§ **Tarea**: Por favor, duplica todos los registros siguientes línea por línea, sin cambiar nada.

Registros listados en un conjunto de datos:

-*-*-

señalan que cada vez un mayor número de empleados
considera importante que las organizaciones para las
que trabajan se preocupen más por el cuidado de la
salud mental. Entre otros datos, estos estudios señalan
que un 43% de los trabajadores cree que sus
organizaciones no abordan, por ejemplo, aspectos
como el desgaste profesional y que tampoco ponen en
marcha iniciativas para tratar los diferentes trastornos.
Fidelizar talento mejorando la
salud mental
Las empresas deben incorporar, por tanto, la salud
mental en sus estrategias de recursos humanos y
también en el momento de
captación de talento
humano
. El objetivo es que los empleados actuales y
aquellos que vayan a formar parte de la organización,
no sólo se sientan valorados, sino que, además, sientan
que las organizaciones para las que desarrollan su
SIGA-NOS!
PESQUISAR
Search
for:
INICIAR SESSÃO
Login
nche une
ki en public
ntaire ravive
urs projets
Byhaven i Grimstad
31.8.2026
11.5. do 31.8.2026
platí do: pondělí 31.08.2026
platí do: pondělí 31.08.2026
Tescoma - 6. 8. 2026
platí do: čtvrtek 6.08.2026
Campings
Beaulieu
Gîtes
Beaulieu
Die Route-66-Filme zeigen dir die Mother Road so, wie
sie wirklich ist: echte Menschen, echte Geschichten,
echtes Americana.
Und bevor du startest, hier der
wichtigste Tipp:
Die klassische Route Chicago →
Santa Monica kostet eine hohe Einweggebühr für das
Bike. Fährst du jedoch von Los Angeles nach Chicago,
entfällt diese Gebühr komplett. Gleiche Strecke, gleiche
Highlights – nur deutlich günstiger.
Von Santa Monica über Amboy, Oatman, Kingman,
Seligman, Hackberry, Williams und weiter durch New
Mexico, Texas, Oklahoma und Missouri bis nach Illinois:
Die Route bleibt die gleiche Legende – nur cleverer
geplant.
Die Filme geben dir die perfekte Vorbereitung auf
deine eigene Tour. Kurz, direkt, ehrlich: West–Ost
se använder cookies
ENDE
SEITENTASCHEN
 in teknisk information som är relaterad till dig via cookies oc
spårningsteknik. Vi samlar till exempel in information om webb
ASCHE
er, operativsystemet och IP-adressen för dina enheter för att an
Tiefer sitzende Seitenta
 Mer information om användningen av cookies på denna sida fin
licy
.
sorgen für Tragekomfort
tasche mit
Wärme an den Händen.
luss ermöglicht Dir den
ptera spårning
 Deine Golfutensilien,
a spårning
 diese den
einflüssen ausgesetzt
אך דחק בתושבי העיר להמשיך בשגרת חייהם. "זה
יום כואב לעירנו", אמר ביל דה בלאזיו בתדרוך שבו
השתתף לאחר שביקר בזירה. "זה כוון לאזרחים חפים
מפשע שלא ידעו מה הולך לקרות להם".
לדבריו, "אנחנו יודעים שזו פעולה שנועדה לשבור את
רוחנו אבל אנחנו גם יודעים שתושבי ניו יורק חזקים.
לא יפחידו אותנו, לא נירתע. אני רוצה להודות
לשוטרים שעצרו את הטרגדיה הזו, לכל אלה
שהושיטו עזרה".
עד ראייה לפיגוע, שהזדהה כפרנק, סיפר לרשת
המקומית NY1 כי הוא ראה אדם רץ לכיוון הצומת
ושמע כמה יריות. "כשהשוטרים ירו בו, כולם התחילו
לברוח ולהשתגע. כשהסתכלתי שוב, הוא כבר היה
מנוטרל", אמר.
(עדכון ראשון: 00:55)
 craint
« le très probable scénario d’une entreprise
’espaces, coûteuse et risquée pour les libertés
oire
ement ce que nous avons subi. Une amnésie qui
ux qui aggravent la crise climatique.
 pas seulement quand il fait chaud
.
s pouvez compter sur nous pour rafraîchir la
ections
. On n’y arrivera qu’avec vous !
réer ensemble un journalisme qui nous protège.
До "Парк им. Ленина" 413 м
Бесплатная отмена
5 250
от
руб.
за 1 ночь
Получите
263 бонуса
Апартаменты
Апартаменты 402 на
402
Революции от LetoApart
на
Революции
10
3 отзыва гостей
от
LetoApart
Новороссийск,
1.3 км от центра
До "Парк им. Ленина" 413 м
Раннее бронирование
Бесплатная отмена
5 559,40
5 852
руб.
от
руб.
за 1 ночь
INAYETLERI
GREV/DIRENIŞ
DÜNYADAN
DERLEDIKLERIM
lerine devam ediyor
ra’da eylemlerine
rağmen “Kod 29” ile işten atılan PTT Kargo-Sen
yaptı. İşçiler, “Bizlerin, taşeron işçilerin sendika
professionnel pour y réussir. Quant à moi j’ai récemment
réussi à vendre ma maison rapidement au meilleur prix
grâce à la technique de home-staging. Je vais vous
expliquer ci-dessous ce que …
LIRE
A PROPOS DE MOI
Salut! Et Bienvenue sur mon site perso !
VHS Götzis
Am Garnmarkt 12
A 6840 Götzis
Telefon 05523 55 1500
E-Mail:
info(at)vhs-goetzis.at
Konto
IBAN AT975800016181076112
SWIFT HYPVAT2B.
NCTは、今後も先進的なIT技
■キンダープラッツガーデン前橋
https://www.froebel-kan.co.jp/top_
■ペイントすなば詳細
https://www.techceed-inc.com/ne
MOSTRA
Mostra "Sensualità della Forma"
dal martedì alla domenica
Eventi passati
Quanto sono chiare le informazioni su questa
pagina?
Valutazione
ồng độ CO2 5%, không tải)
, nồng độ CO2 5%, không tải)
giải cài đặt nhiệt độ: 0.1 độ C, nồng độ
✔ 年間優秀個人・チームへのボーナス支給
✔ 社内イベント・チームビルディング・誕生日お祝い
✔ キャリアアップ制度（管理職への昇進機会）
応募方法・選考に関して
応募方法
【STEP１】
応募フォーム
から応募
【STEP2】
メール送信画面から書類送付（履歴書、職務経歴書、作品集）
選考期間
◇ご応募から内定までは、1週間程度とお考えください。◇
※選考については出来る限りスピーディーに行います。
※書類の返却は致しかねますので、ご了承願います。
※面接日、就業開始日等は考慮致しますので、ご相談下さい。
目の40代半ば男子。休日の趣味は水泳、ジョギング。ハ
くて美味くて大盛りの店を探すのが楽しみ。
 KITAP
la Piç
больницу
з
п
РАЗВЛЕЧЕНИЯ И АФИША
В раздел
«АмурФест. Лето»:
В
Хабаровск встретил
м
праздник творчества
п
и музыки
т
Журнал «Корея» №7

-*-*-

§ **Respuesta final**:
señalan que cada vez un mayor número de empleados
considera importante que las organizaciones para las
que trabajan se preocupen más por el cuidado de la
salud mental. Entre otros datos, estos estudios señalan
que un 43% de los trabajadores cree que sus
organizaciones no abordan, por ejemplo, aspectos
como el desgaste profesional y que tampoco ponen en
marcha iniciativas para tratar los diferentes trastornos.
Fidelizar talento mejorando la
salud mental
Las empresas deben incorporar, por tanto, la salud
mental en sus estrategias de recursos humanos y
también en el momento de
captación de talento
humano
. El objetivo es que los empleados actuales y
aquellos que vayan a formar parte de la organización,
no sólo se sientan valorados, sino que, además, sientan
que las organizaciones para las que desarrollan su
SIGA-NOS!
PESQUISAR
Search
for:
INICIAR SESSÃO
Login
nche une
ki en public
ntaire ravive
urs projets
Byhaven i Grimstad
31.8.2026
11.5. do 31.8.2026
platí do: pondělí 31.08.2026
platí do: pondělí 31.08.2026
Tescoma - 6. 8. 2026
platí do: čtvrtek 6.08.2026
Campings
Beaulieu
Gîtes
Beaulieu
Die Route-66-Filme zeigen dir die Mother Road so, wie
sie wirklich ist: echte Menschen, echte Geschichten,
echtes Americana.
Und bevor du startest, hier der
wichtigste Tipp:
Die klassische Route Chicago →
Santa Monica kostet eine hohe Einweggebühr für das
Bike. Fährst du jedoch von Los Angeles nach Chicago,
entfällt diese Gebühr komplett. Gleiche Strecke, gleiche
Highlights – nur deutlich günstiger.
Von Santa Monica über Amboy, Oatman, Kingman,
Seligman, Hackberry, Williams und weiter durch New
Mexico, Texas, Oklahoma und Missouri bis nach Illinois:
Die Route bleibt die gleiche Legende – nur cleverer
geplant.
Die Filme geben dir die perfekte Vorbereitung auf
deine eigene Tour. Kurz, direkt, ehrlich: West–Ost
se använder cookies
ENDE
SEITENTASCHEN
 in teknisk information som är relaterad till dig via cookies oc
spårningsteknik. Vi samlar till exempel in information om webb
ASCHE
er, operativsystemet och IP-adressen för dina enheter för att an
Tiefer sitzende Seitenta
 Mer information om användningen av cookies på denna sida fin
licy
.
sorgen für Tragekomfort
tasche mit
Wärme an den Händen.
luss ermöglicht Dir den
ptera spårning
 Deine Golfutensilien,
a spårning
 diese den
einflüssen ausgesetzt
אך דחק בתושבי העיר להמשיך בשגרת חייהם. "זה
יום כואב לעירנו", אמר ביל דה בלאזיו בתדרוך שבו
השתתף לאחר שביקר בזירה. "זה כוון לאזרחים חפים
מפשע שלא ידעו מה הולך לקרות להם".
לדבריו, "אנחנו יודעים שזו פעולה שנועדה לשבור את
רוחנו אבל אנחנו גם יודעים שתושבי ניו יורק חזקים.
לא יפחידו אותנו, לא נירתע. אני רוצה להודות
לשוטרים שעצרו את הטרגדיה הזו, לכל אלה
שהושיטו עזרה".
עד ראייה לפיגוע, שהזדהה כפרנק, סיפר לרשת
המקומית NY1 כי הוא ראה אדם רץ לכיוון הצומת
ושמע כמה יריות. "כשהשוטרים ירו בו, כולם התחילו
לברוח ולהשתגע. כשהסתכלתי שוב, הוא כבר היה
מנוטרל", אמר.
(עדכון ראשון: 00:55)
 craint
« le très probable scénario d’une entreprise
’espaces, coûteuse et risquée pour les libertés
oire
ement ce que nous avons subi. Une amnésie qui
ux qui aggravent la crise climatique.
 pas seulement quand il fait chaud
.
s pouvez compter sur nous pour rafraîchir la
ections
. On n’y arrivera qu’avec vous !
réer ensemble un journalisme qui nous protège.
До "Парк им. Ленина" 413 м
Бесплатная отмена
5 250
от
руб.
за 1 ночь
Получите
263 бонуса
Апартаменты
Апартаменты 402 на
402
Революции от LetoApart
на
Революции
10
3 отзыва гостей
от
LetoApart
Новороссийск,
1.3 км от центра
До "Парк им. Ленина" 413 м
Раннее бронирование
Бесплатная отмена
5 559,40
5 852
руб.
от
руб.
за 1 ночь
INAYETLERI
GREV/DIRENIŞ
DÜNYADAN
DERLEDIKLERIM
lerine devam ediyor
ra’da eylemlerine
rağmen “Kod 29” ile işten atılan PTT Kargo-Sen
yaptı. İşçiler, “Bizlerin, taşeron işçilerin sendika
professionnel pour y réussir. Quant à moi j’ai récemment
réussi à vendre ma maison rapidement au meilleur prix
grâce à la technique de home-staging. Je vais vous
expliquer ci-dessous ce que …
LIRE
A PROPOS DE MOI
Salut! Et Bienvenue sur mon site perso !
VHS Götzis
Am Garnmarkt 12
A 6840 Götzis
Telefon 05523 55 1500
E-Mail:
info(at)vhs-goetzis.at
Konto
IBAN AT975800016181076112
SWIFT HYPVAT2B.
NCTは、今後も先進的なIT技
■キンダープラッツガーデン前橋
https://www.froebel-kan.co.jp/top_
■ペイントすなば詳細
https://www.techceed-inc.com/ne
MOSTRA
Mostra "Sensualità della Forma"
dal martedì alla domenica
Eventi passati
Quanto sono chiare le informazioni su questa
pagina?
Valutazione
ồng độ CO2 5%, không tải)
, nồng độ CO2 5%, không tải)
giải cài đặt nhiệt độ: 0.1 độ C, nồng độ
✔ 年間優秀個人・チームへのボーナス支給
✔ 社内イベント・チームビルディング・誕生日お祝い
✔ キャリアアップ制度（管理職への昇進機会）
応募方法・選考に関して
応募方法
【STEP１】
応募フォーム
から応募
【STEP2】
メール送信画面から書類送付（履歴書、職務経歴書、作品集）
選考期間
◇ご応募から内定までは、1週間程度とお考えください。◇
※選考については出来る限りスピーディーに行います。
※書類の返却は致しかねますので、ご了承願います。
※面接日、就業開始日等は考慮致しますので、ご相談下さい。
目の40代半ば男子。休日の趣味は水泳、ジョギング。ハ
くて美味くて大盛りの店を探すのが楽しみ。
 KITAP
la Piç
больницу
з
п
РАЗВЛЕЧЕНИЯ И АФИША
В раздел
«АмурФест. Лето»:
В
Хабаровск встретил
м
праздник творчества
п
и музыки
т
Журнал «Корея» №7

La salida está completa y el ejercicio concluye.